Task objective =>
If an entry holds a picture, skip the picture but copy everything else exactly.

##### Data shown

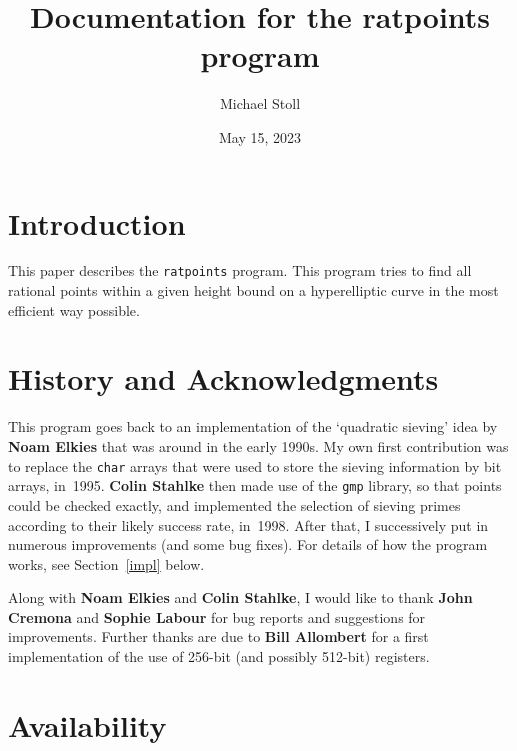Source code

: \documentclass[12pt,a4paper,oneside]{amsart}
\begin{document}
\title{Documentation for the ratpoints program}

\author{Michael Stoll}
\address{Mathematisches Institut,
         Universit\"at Bayreuth,
         95440 Bayreuth, Germany.}
\date{May 15, 2023}

\maketitle


\section{Introduction}

This paper describes the \texttt{ratpoints} program. This program tries to
find all rational points within a given height bound on a hyperelliptic
curve in the most efficient way possible.


\section{History and Acknowledgments}

This program goes back to an implementation of the `quadratic sieving'
idea by \textbf{Noam Elkies} that was around in the early 1990s. My own
first contribution was to replace the \texttt{char} arrays that were used
to store the sieving information by bit arrays, in~1995. \textbf{Colin Stahlke}
then made use of the \texttt{gmp} library, so that points could be checked
exactly, and implemented the selection of sieving primes according to
their likely success rate, in~1998. After that, I successively put in
numerous improvements (and some bug fixes). For details of how the
program works, see Section~\ref{impl} below.

Along with \textbf{Noam Elkies} and \textbf{Colin Stahlke}, I would like to
thank \textbf{John Cremona} and \textbf{Sophie Labour} for bug reports and
suggestions for improvements. Further thanks are due to \textbf{Bill Allombert}
for a first implementation of the use of 256-bit (and possibly 512-bit) registers.


\section{Availability}
\end{document}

##########

Exercise output =>
Source code

: \documentclass[12pt,a4paper,oneside]{amsart}
\begin{document}
\title{Documentation for the ratpoints program}

\author{Michael Stoll}
\address{Mathematisches Institut,
         Universit\"at Bayreuth,
         95440 Bayreuth, Germany.}
\date{May 15, 2023}

\maketitle


\section{Introduction}

This paper describes the \texttt{ratpoints} program. This program tries to
find all rational points within a given height bound on a hyperelliptic
curve in the most efficient way possible.


\section{History and Acknowledgments}

This program goes back to an implementation of the `quadratic sieving'
idea by \textbf{Noam Elkies} that was around in the early 1990s. My own
first contribution was to replace the \texttt{char} arrays that were used
to store the sieving information by bit arrays, in~1995. \textbf{Colin Stahlke}
then made use of the \texttt{gmp} library, so that points could be checked
exactly, and implemented the selection of sieving primes according to
their likely success rate, in~1998. After that, I successively put in
numerous improvements (and some bug fixes). For details of how the
program works, see Section~\ref{impl} below.

Along with \textbf{Noam Elkies} and \textbf{Colin Stahlke}, I would like to
thank \textbf{John Cremona} and \textbf{Sophie Labour} for bug reports and
suggestions for improvements. Further thanks are due to \textbf{Bill Allombert}
for a first implementation of the use of 256-bit (and possibly 512-bit) registers.


\section{Availability}
\end{document}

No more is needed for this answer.